[Opening EXERCISE INPUT section]

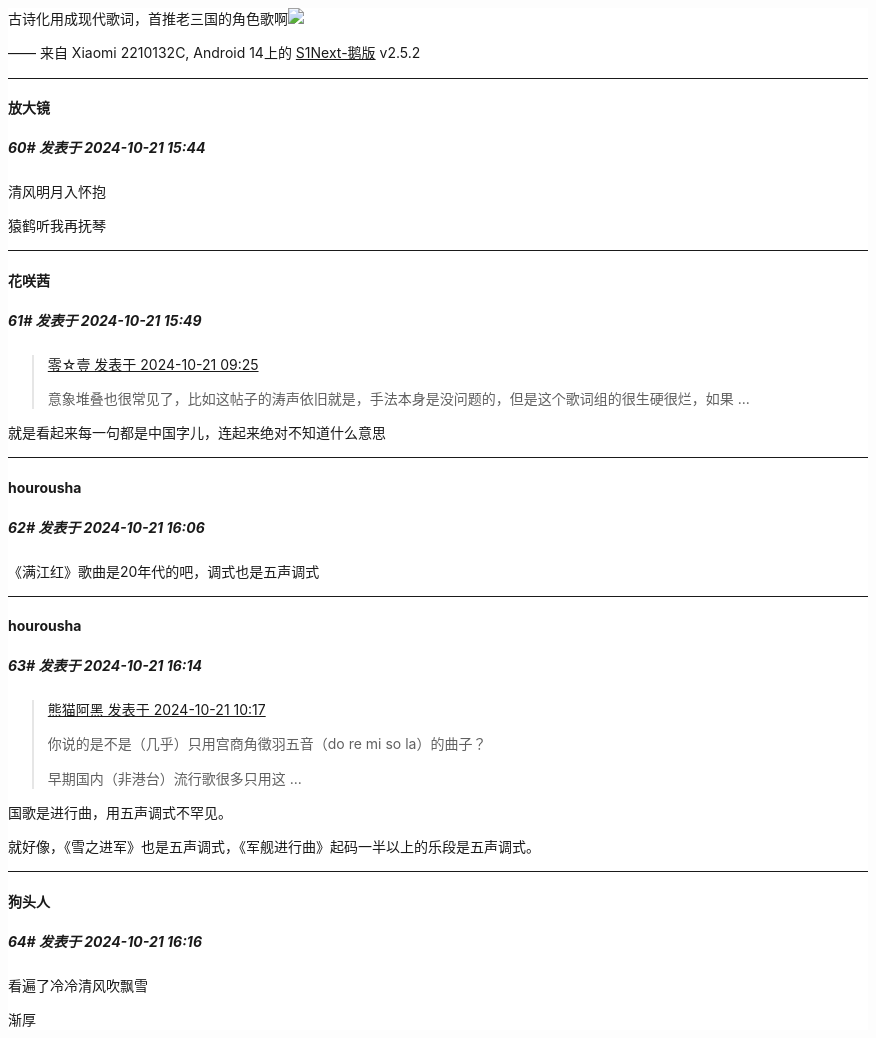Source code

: 古诗化用成现代歌词，首推老三国的角色歌啊<img src="https://static.saraba1st.com/image/smiley/face2017/037.png" referrerpolicy="no-referrer">

—— 来自 Xiaomi 2210132C, Android 14上的 [S1Next-鹅版](https://github.com/ykrank/S1-Next/releases) v2.5.2


*****

####  放大镜  
##### 60#       发表于 2024-10-21 15:44

清风明月入怀抱

猿鹤听我再抚琴


*****

####  花咲茜  
##### 61#       发表于 2024-10-21 15:49

<blockquote><a href="httphttps://bbs.saraba1st.com/2b/forum.php?mod=redirect&amp;goto=findpost&amp;pid=66503570&amp;ptid=2203776" target="_blank">零☆壹 发表于 2024-10-21 09:25</a>

意象堆叠也很常见了，比如这帖子的涛声依旧就是，手法本身是没问题的，但是这个歌词组的很生硬很烂，如果 ...</blockquote>
就是看起来每一句都是中国字儿，连起来绝对不知道什么意思


*****

####  hourousha  
##### 62#       发表于 2024-10-21 16:06

《满江红》歌曲是20年代的吧，调式也是五声调式


*****

####  hourousha  
##### 63#       发表于 2024-10-21 16:14

<blockquote><a href="httphttps://bbs.saraba1st.com/2b/forum.php?mod=redirect&amp;goto=findpost&amp;pid=66504042&amp;ptid=2203776" target="_blank">熊猫阿黑 发表于 2024-10-21 10:17</a>

你说的是不是（几乎）只用宫商角徵羽五音（do re mi so la）的曲子？

早期国内（非港台）流行歌很多只用这 ...</blockquote>
国歌是进行曲，用五声调式不罕见。

就好像，《雪之进军》也是五声调式，《军舰进行曲》起码一半以上的乐段是五声调式。

*****

####  狗头人  
##### 64#       发表于 2024-10-21 16:16

看遍了冷冷清风吹飘雪

渐厚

[Closing EXERCISE INPUT section]

## WHAT YOU SHOULD DO
Format the records as a Markdown table with the columns "No." and "Text," placing each non-blank line in its own numbered row. Leave out the pictures.

## RESPONSE TO THIS EXERCISE
| No. | Text |
|---|---|
| 1 | Source code |
| 2 | : 古诗化用成现代歌词，首推老三国的角色歌啊<img src="https://static.saraba1st.com/image/smiley/face2017/037.png" referrerpolicy="no-referrer"> |
| 3 | —— 来自 Xiaomi 2210132C, Android 14上的 [S1Next-鹅版](https://github.com/ykrank/S1-Next/releases) v2.5.2 |
| 4 | ***** |
| 5 | ####  放大镜   |
| 6 | ##### 60#       发表于 2024-10-21 15:44 |
| 7 | 清风明月入怀抱 |
| 8 | 猿鹤听我再抚琴 |
| 9 | ***** |
| 10 | ####  花咲茜   |
| 11 | ##### 61#       发表于 2024-10-21 15:49 |
| 12 | <blockquote><a href="httphttps://bbs.saraba1st.com/2b/forum.php?mod=redirect&amp;goto=findpost&amp;pid=66503570&amp;ptid=2203776" target="_blank">零☆壹 发表于 2024-10-21 09:25</a> |
| 13 | 意象堆叠也很常见了，比如这帖子的涛声依旧就是，手法本身是没问题的，但是这个歌词组的很生硬很烂，如果 ...</blockquote> |
| 14 | 就是看起来每一句都是中国字儿，连起来绝对不知道什么意思 |
| 15 | ***** |
| 16 | ####  hourousha   |
| 17 | ##### 62#       发表于 2024-10-21 16:06 |
| 18 | 《满江红》歌曲是20年代的吧，调式也是五声调式 |
| 19 | ***** |
| 20 | ####  hourousha   |
| 21 | ##### 63#       发表于 2024-10-21 16:14 |
| 22 | <blockquote><a href="httphttps://bbs.saraba1st.com/2b/forum.php?mod=redirect&amp;goto=findpost&amp;pid=66504042&amp;ptid=2203776" target="_blank">熊猫阿黑 发表于 2024-10-21 10:17</a> |
| 23 | 你说的是不是（几乎）只用宫商角徵羽五音（do re mi so la）的曲子？ |
| 24 | 早期国内（非港台）流行歌很多只用这 ...</blockquote> |
| 25 | 国歌是进行曲，用五声调式不罕见。 |
| 26 | 就好像，《雪之进军》也是五声调式，《军舰进行曲》起码一半以上的乐段是五声调式。 |
| 27 | ***** |
| 28 | ####  狗头人   |
| 29 | ##### 64#       发表于 2024-10-21 16:16 |
| 30 | 看遍了冷冷清风吹飘雪 |
| 31 | 渐厚 |